I remember in medical school discussing sedating patients – not in a pre-op kind of way – and the ethical considerations of such an action. I remember clearly thinking that I would not be someone who just sedated someone, who always tried to counsel someone, understand their views, try and work around a problem. I was positively repulsed by the idea of giving someone a drug to just make them compliant. Ideals are all well and good, and as the good Helmuth said,  “No battle plan survives contact with the enemy.” It’s Sunday night: a woman, elderly, hysterical, is kicking and punching and scratching and biting the nurses trying to prevent her falling and cracking her head on the floor, hitting her husband (hard), screaming that she wants to die and that she is never going home. She already had a cannula in her arm and I barely hesitated. She was a risk to herself, to relatives, and to staff: she was not rational, would not talk to me, and just like that I stripped her of decision-making capacity and slugged her with intravenous lorazepam. Of course, it wasn’t quite that simple, even discounting the physical difficulties of accessing her cannula to administer the dose. I had substantial background knowledge of her story, having spoken to her at length that morning and diagnosed her with delirium secondary to a urinary tract infection, and started her on antibiotics.

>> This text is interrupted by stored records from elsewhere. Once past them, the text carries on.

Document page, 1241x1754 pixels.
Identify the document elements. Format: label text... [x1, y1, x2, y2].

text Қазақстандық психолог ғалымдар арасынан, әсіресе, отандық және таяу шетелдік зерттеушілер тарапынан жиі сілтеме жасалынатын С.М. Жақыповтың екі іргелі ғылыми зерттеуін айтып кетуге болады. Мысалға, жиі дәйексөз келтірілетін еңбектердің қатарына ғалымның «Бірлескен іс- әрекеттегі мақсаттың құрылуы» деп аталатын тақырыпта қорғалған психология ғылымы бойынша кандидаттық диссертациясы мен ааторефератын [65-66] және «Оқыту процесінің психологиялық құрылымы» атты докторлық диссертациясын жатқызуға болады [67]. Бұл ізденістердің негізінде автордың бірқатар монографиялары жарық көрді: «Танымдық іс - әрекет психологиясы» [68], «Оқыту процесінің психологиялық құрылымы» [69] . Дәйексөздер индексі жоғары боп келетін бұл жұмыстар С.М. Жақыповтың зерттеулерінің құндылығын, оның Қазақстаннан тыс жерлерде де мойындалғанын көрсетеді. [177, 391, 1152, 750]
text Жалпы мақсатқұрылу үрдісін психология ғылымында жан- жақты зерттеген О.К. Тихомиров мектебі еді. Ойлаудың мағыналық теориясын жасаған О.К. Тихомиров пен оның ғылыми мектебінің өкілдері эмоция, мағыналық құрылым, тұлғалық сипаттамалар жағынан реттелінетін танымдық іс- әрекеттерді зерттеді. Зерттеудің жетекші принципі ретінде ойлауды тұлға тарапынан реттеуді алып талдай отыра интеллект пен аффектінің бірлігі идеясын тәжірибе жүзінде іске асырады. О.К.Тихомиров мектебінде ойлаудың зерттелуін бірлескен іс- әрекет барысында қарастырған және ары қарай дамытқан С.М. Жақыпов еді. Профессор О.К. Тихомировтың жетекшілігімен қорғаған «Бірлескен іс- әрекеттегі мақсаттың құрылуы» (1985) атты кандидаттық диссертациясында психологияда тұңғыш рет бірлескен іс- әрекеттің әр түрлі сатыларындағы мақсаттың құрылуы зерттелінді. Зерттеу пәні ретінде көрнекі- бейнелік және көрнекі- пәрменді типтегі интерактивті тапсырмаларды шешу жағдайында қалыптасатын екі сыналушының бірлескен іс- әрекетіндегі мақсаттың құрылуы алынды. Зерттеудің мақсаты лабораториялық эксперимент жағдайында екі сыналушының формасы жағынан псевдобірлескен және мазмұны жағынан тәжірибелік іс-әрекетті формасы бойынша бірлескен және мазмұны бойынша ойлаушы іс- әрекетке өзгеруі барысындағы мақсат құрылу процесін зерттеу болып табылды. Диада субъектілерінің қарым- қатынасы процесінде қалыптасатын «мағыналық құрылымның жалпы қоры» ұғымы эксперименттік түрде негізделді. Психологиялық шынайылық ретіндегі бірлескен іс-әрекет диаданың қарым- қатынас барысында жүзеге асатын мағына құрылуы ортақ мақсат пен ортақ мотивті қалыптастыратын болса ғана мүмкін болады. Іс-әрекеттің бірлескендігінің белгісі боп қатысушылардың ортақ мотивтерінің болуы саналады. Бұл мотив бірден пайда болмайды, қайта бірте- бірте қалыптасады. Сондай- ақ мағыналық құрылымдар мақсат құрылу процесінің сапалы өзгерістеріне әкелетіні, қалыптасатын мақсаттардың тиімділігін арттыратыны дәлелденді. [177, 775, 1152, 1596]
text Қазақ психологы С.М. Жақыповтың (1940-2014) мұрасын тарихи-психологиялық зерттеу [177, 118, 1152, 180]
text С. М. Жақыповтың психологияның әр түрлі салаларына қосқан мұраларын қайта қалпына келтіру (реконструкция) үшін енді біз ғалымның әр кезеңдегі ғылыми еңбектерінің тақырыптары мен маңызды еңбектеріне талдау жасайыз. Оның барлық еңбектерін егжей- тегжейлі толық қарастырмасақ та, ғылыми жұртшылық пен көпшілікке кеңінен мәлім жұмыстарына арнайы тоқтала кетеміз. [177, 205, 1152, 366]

I had been on the ward numerous times throughout the day, seen her steadily deteriorate mentally and become increasingly agitated. I’d spoken to my registrar about developments and future courses of action as needed. None of that makes drugging someone up to the eyeballs to calm them down feel more normal. In the States they still use physical restraints. There is an argument to suggest that these, although more acutely distressing for the patient and staff, are often needed for less time and have fewer (or different) side-effects relative to pharmacological restraint. The discussion is not one I have become particularly involved with but it does raise the question – what would I want for myself if I needed to be restrained? What would you want? stabby stabby

The next day she was better and went home, completely rational. Delirium is strange.